Besonders die Abkehr von russischen Energieträgern hat im Verbund mit der jahrelang betriebenen Geldschöpfung der Europäischen Zentralbank dazu geführt, dass die Geldentwertung rapide an Fahrt gewonnen hat.
Bemerkenswert ist, dass die Russland-Sanktionen nur teilweise wirken, weil russische Energie über Drittländer wieder nach Europa importiert werden – allerdings zu deutlich höheren Preisen als im Direktbezug.
Europas Probleme mit der Inflation können an den aktuellen Zahlen für Deutschland und im Vergleich zu den USA und China abgelesen werden.
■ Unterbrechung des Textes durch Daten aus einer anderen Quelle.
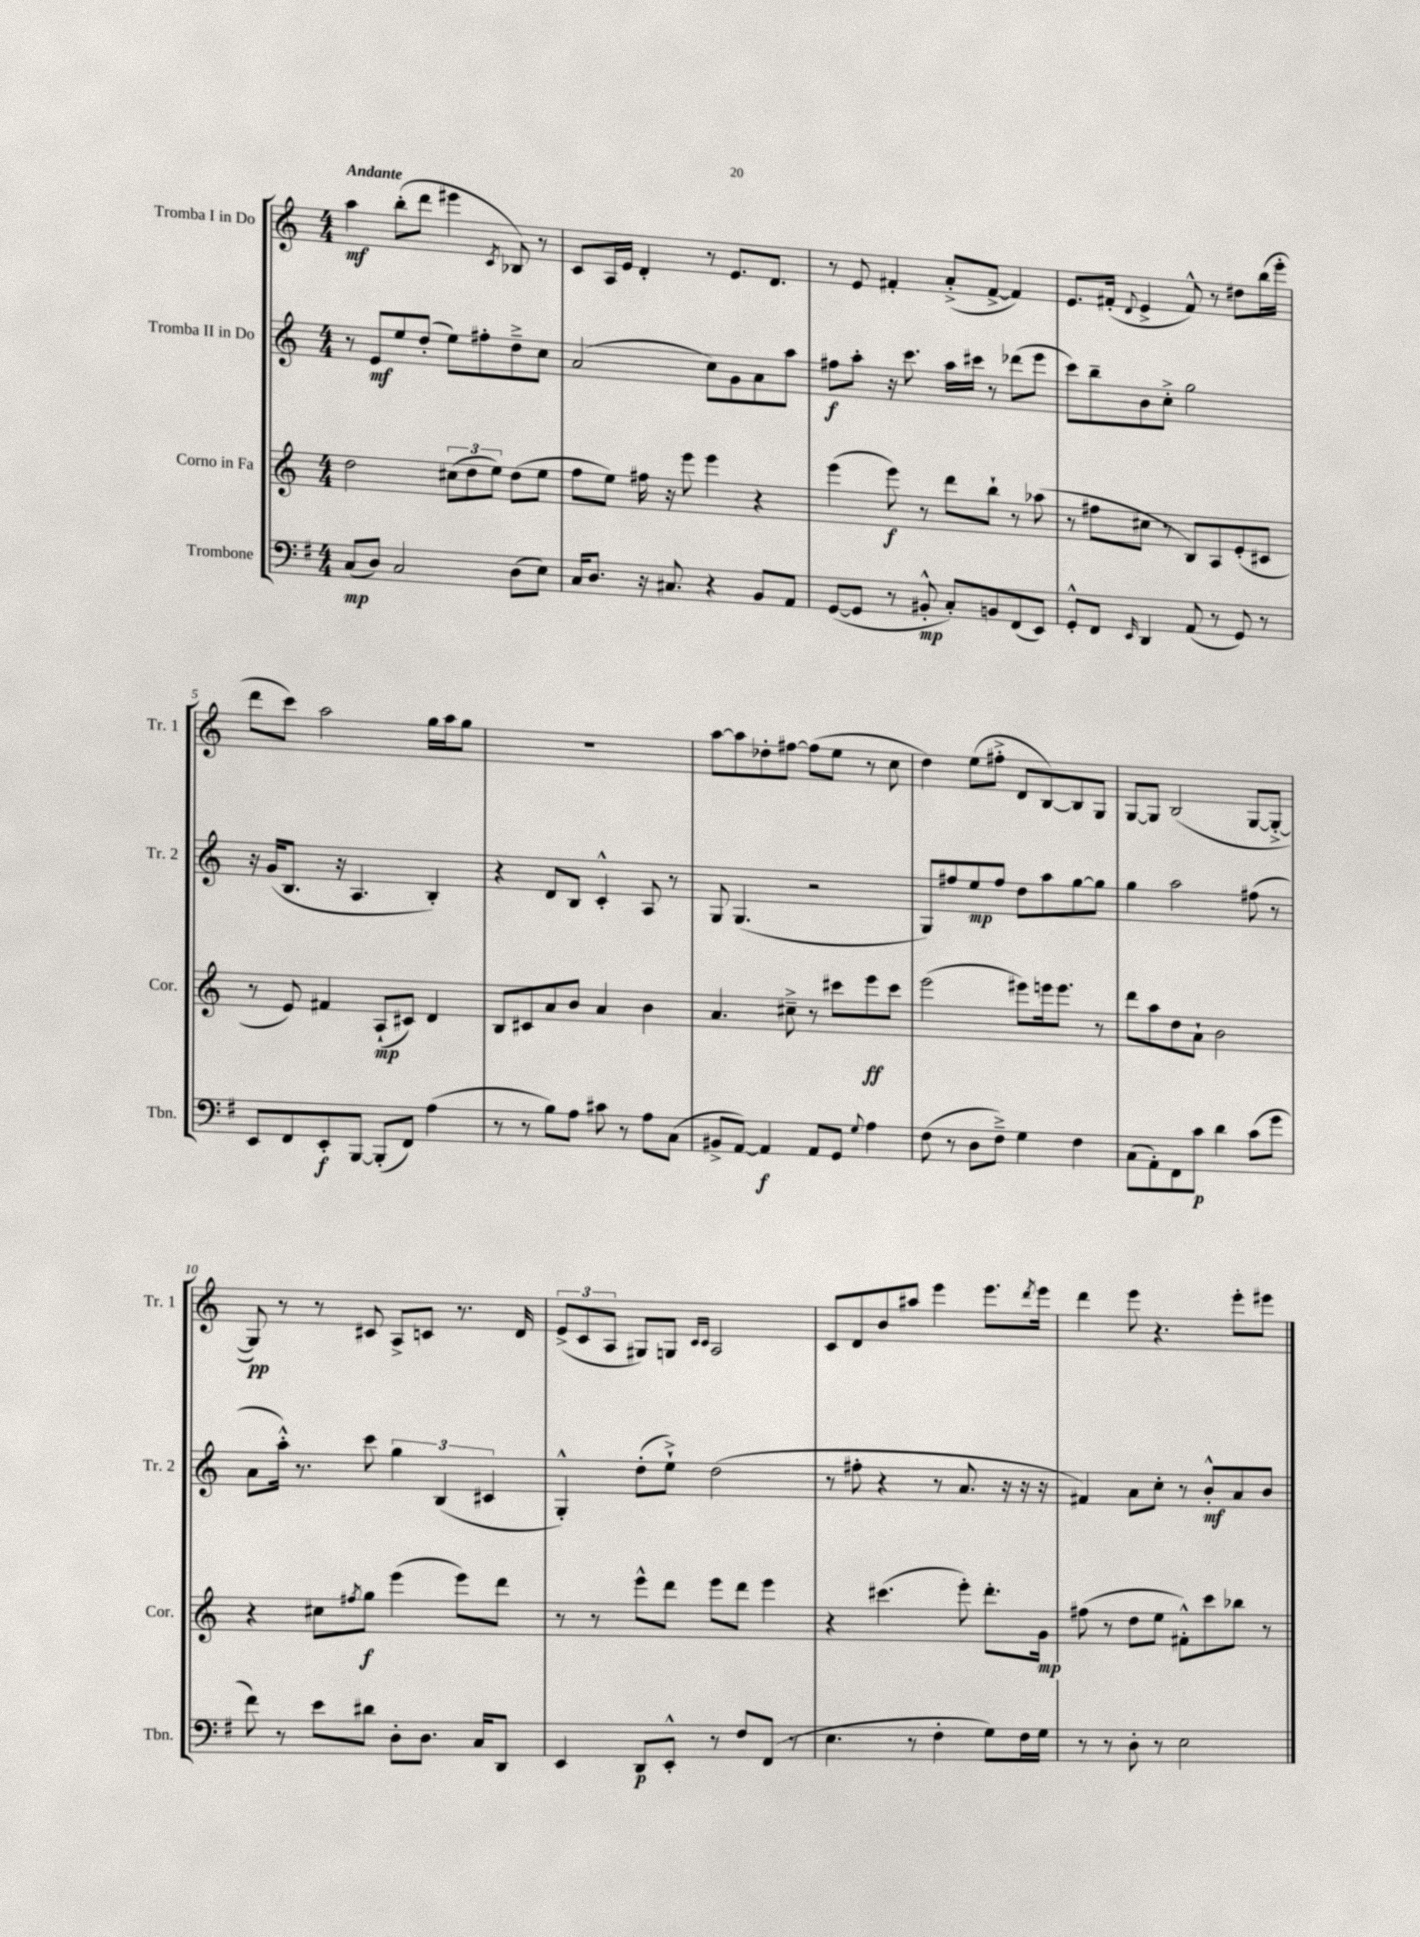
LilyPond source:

<<
\new StaffGroup <<
\new Staff = "s0" \with { instrumentName = "Tromba I in Do" shortInstrumentName = "Tr. 1" } {
    \clef treble \key c \major \numericTimeSignature \time 4/4 \tempo "Andante"
    a''4\mf b''8-.( d'''8 eis'''4 \acciaccatura { c'8 } bes8) r8 |
    c'8 a16 e'16 d'4-. r8 e'8. d'8. |
    r8 e'8 fis'4-. a'8-.->( fis'8~-> fis'4) |
    e'8. fis'16-.( \appoggiatura { d'8 } e'4-> fis'8-^) r8 dis''8 b''16( e'''16-. |
    d'''8 c'''8) a''2 g''16 a''16 g''8 |
    R1 |
    a''8~ a''8 des''8-. fis''8~ fis''8( e''8 r8 c''8 |
    d''4) e''8( fis''8-.-> d'8 b8~) b8 g8 |
    g8~ g8 b2( g8~ g8~-.-> |
    g8\pp) r8 r8 cis'8 a8-> c'8 r8. d'16 |
    \tuplet 3/2 { e'8->( c'8 a8 } gis8) g8 \grace { c'16 c'16 } a2 |
    c'8 d'8 b'8 ais''8 e'''4 e'''8. \acciaccatura { d'''8 } e'''16 |
    d'''4 e'''8 r4. e'''8-. eis'''8 \bar "|." |
}
\new Staff = "s1" \with { instrumentName = "Tromba II in Do" shortInstrumentName = "Tr. 2" } {
    \clef treble \key c \major \numericTimeSignature \time 4/4
    r8 e'8\mf e''8 d''8-.( e''8) fis''8-. d''8---> c''8 |
    a'2( c''8) g'8 a'8 a''8 |
    fis''8\f a''8-. r16 c'''8. a''16 cis'''16 r8 des'''8( e'''8 |
    c'''8) b''8-- b'8 c''8-.-> g''2 |
    r16 g'16( b8. r16 a4. b4-.) |
    r4 d'8 b8 c'4-.-^ a8 r8 |
    g8 g4.( r2 |
    g8) fis''8 e''8\mp fis''8 d''8 a''8 g''8~ g''8 |
    g''4 a''2 fis''8( r8 |
    a'8 a''16-.-^) r8. c'''8 \tuplet 3/2 { g''4 b4( cis'4 } |
    g4-.-^) d''8-.( e''8-!->) d''2( |
    r8 fis''8-. r4 r8 a'8. r16 r16 r16 |
    fis'4) a'8 c''8-. r8 b'8-.-^\mf a'8 b'8 \bar "|." |
}
\new Staff = "s2" \with { instrumentName = "Corno in Fa" shortInstrumentName = "Cor." } {
    \clef treble \key c \major \numericTimeSignature \time 4/4
    d''2 \tuplet 3/2 { cis''8( d''8 e''8) } d''8( e''8 |
    f''8 e''8) fis''16 r16 e'''8 e'''4 r4 |
    e'''4( e'''8\f) r8 d'''8 b''8-! r8 aes''8( |
    r8 fis''8 cis''8 r8 b8) a8 e'8-.( cis'8 |
    r8 e'8) fis'4 a8-!\mp( cis'8) d'4 |
    b8 cis'8 a'8 b'8 a'4 b'4 |
    a'4. cis''8---> r8 cis'''8 e'''8\ff cis'''8 |
    e'''2( eis'''8) e'''16 e'''8. r8 |
    d'''8 a''8 d''8 a'8-! b'2 |
    r4 cis''8 \acciaccatura { fis''8 } g''8\f e'''4( e'''8) d'''8 |
    r8 r8 e'''8-^ d'''8 e'''8 d'''8 e'''4 |
    r4 cis'''4.( e'''8-.) d'''8.-. g'16\mp |
    fis''8( r8 d''8 e''8 fis'8-.-^) c'''8 bes''8 r8 \bar "|." |
}
\new Staff = "s3" \with { instrumentName = "Trombone" shortInstrumentName = "Tbn." } {
    \clef bass \key g \major \numericTimeSignature \time 4/4
    c8\mp( d8) c2 d8( e8) |
    c16 d8. r16 cis8. r4 b,8 a,8 |
    g,8~( g,8 r8 bis,8-.-^\mp c8-.) b,8 fis,8( e,8) |
    g,8-.-^ fis,8 \grace { e,16 } d,4 a,8( r8 g,8) r8 |
    e,8 fis,8 e,8-.\f b,,8~ b,,8-.( fis,8) a4( |
    r8 r8 b8) a8 cis'8 r8 a8 c8( |
    bis,8-> a,8~) a,4\f a,8 g,8 \appoggiatura { g8 } a4 |
    fis8( r8 d8 fis8--->) g4 fis4 |
    c8( a,8-.) fis,8 c'8\p d'4 c'8( g'8 |
    fis'8) r8 e'8 dis'8 d8-. d8. c16 d,8 |
    e,4 d,8\p e,8-.-^ r8 fis8 fis,8( r8 |
    e4. r8 fis4-. g8) fis16 g16 |
    r8 r8 d8-. r8 e2 \bar "|." |
}
>>
>>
So lag das Preisniveau im April hierzulande 7,2 Prozent höher als im April 2022. Lebensmittel verteuerten sich um 17,2 Prozent zum Vorjahresmonat. Energie verteuerte sich um 6,8 Prozent. Haushaltsenergie kostete 21,1 Prozent mehr als ein Jahr zuvor. Dienstleistungen kosteten 4,7 Prozent mehr als im Vorjahr, die Wohnungsmieten legten um 2 Prozent zu.
In den Vereinigten Staaten liegt die Gesamtrate mittlerweile bei 4,9 Prozent und in China machen sich sogar deflationäre Tendenzen bemerkbar. Dort stiegen die Verbraucherpreise per April im Jahresvergleich um nur noch 0,1 Prozent (niedrigster Wert seit Februar 2021) nach zuvor 0,7 Prozent im März. Die Erzeugerpreise sanken im April im Jahresvergleich um 3,6 Prozent (niedrigster Wert seit Mai 2020) nach zuvor minus 2,5 Prozent.